A Super Sack

If DeMarcus Lawrence's big play points to future greatness, it was worth the wait

If Lawrence's big play points to future greatness, it's worth the wait

DeMarcus Lawrence against the Detroit Lions
DeMarcus Lawrence’s first career sack was well-timed for reasons beyond clinching Sunday’s victory over Detroit. Photo courtesy of Dallas Cowboys

When the Dallas Cowboys drafted DeMarcus Lawrence in the second round of last May’s NFL draft, they felt like they were getting a first-round caliber player. But Lawrence hadn’t done much to suggest that the Cowboys had gotten that sort of a value until Sunday’s NFL Wild Card victory over the Detroit Lions.

Lawrence saved his showiest play of this season for the Cowboys’ final defensive snap of Sunday’s game. He bull rushed Lions tackle Riley Reiff and came up on Lions quarterback Matthew Stafford’s blind side to sack the former Highland Park star, force a fumble and then recover the football at midfield with less than a minute left to clinch the Cowboys’ 24-20 victory.

It was Lawrence’s first career NFL sack, regular season or postseason. And it almost didn’t matter.

It nearly didn’t matter because of what happened eight plays earlier. The game should have ended on that play, a second-and-4 at the Lions’ 26-yard line. On this play Anthony Spencer swung off the edge, got to Stafford and forced a fumble.

Lawrence was right there to make the recovery, and, for a brief moment, he had it. And then he lost it. Almost inexplicably. Oddly, Reiff, the player Lawrence would abuse eight plays later, recovered the ball Lawrence gave up.

The atmosphere in AT&T Stadium swung madly in that moment — joyous at one moment and crestfallen the next. It felt like a missed opportunity, much like the vast majority of Lawrence’s season.

The Cowboys desperately needed pass rush help after releasing DeMarcus Ware, the franchise’s all-time sack leader, and seeing Jason Hatcher, last year’s leader in sacks, leave the team in free agency. Drafting Lawrence wasn’t seen as a true replacement for Ware — no player would be, frankly — but the Cowboys envisioned Lawrence as a vital cog in a pass-rush rotation meant to keep a half-dozen defensive ends fresh throughout a game.

That didn’t happen for a while. Lawrence broke his foot during training camp in a drill going against All-Pro offensive tackle Tyron Smith. That led the Cowboys to put Lawrence on short-term injured reserve, where he missed the first nine games before making his NFL debut against the Arizona Cardinals on November 2.

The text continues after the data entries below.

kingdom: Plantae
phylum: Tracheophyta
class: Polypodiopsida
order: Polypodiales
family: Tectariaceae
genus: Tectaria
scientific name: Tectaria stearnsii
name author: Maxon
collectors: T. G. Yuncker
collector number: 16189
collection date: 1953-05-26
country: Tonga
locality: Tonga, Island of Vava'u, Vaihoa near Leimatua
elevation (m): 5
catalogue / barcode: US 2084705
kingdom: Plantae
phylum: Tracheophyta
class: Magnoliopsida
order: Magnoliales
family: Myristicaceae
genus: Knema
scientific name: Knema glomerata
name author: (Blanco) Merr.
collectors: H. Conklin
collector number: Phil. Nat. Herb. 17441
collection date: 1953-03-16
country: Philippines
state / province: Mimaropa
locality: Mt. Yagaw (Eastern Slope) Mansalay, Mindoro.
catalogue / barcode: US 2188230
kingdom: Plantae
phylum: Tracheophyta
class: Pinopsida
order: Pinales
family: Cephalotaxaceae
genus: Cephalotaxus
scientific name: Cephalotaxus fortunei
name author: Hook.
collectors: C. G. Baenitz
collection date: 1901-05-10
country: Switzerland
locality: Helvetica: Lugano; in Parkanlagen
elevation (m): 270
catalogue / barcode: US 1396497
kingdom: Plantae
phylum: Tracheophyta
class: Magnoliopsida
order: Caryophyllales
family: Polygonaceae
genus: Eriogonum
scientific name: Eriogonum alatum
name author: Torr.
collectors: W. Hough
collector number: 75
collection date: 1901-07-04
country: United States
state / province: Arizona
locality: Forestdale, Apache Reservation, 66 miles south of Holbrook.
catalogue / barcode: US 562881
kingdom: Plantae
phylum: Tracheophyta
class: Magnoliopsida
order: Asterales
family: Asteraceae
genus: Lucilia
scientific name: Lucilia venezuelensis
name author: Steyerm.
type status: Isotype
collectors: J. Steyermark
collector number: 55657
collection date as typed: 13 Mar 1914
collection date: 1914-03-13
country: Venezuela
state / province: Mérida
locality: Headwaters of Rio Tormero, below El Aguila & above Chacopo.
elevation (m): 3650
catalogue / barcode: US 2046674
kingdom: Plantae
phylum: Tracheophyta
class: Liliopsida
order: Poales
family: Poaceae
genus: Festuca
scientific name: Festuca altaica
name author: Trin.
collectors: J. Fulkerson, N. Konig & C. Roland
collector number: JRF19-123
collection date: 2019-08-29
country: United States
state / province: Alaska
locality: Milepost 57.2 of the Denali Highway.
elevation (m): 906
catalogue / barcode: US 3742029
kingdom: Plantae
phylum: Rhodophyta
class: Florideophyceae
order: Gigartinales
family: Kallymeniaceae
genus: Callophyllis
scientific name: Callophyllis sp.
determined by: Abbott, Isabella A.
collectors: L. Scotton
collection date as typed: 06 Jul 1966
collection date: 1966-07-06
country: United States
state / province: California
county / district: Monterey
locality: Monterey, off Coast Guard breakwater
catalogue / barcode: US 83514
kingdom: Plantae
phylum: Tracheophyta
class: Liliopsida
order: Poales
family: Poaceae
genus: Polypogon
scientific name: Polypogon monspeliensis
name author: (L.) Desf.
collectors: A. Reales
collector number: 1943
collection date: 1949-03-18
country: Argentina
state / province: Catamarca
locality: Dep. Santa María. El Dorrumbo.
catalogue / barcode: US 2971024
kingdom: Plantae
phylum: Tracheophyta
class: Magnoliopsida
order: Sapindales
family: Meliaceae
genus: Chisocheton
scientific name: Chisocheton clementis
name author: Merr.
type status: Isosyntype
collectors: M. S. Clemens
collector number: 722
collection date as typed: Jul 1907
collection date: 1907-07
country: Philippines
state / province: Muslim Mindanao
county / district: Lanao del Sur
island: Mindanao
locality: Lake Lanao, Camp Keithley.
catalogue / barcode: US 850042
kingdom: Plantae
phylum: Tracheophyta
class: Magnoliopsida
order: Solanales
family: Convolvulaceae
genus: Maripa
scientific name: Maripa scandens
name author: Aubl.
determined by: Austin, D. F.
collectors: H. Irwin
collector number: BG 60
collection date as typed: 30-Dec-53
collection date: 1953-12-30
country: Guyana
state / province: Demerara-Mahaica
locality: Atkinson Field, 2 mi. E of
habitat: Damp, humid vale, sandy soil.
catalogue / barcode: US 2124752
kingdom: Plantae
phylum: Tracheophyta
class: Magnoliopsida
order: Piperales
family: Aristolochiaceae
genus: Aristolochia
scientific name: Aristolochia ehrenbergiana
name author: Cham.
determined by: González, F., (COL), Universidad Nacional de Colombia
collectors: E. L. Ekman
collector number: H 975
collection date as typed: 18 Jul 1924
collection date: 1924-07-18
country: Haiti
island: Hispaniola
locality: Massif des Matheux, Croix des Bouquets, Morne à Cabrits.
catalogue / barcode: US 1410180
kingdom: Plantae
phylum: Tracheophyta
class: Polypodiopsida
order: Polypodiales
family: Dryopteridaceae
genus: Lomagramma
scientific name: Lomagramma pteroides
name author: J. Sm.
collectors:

Lawrence hasn’t exactly set the world on fire since he hit the field, but then again, the Cowboys’ pass rush has been tepid all season. In the regular season the only team that had fewer sacks than the Cowboys’ 25 was Oakland, which had 22 sacks.

So Lawrence’s first career sack was well-timed for reasons beyond clinching Sunday’s victory. Looking ahead to 2015, the Cowboys face the prospect of losing two defensive ends to free agency — Anthony Spencer and George Selvie. Lose them both and Lawrence becomes the odds-on favorite to move into a starting role at one of the defensive end positions next season.

The Cowboys need someone to emerge that can be effective beyond Jeremy Mincey’s team-leading six sacks. Mincey was a nice addition this season, but he’s far more effective as a complementary piece to a pass rush puzzle that features a more effective, dare we say dominant, partner. Dallas drafted Lawrence to be that partner.

It was probably too much to ask for Lawrence to emerge as a star in his first NFL season. But to see him impact the game, as he did in that final defensive play on Sunday, was probably too much to hope for after seeing him register just nine tackles in seven regular-season games.

But if Sunday’s sack provides Lawrence an impetus to become a more vital part of the pass rush in this postseason and next season, then it was worth the wait.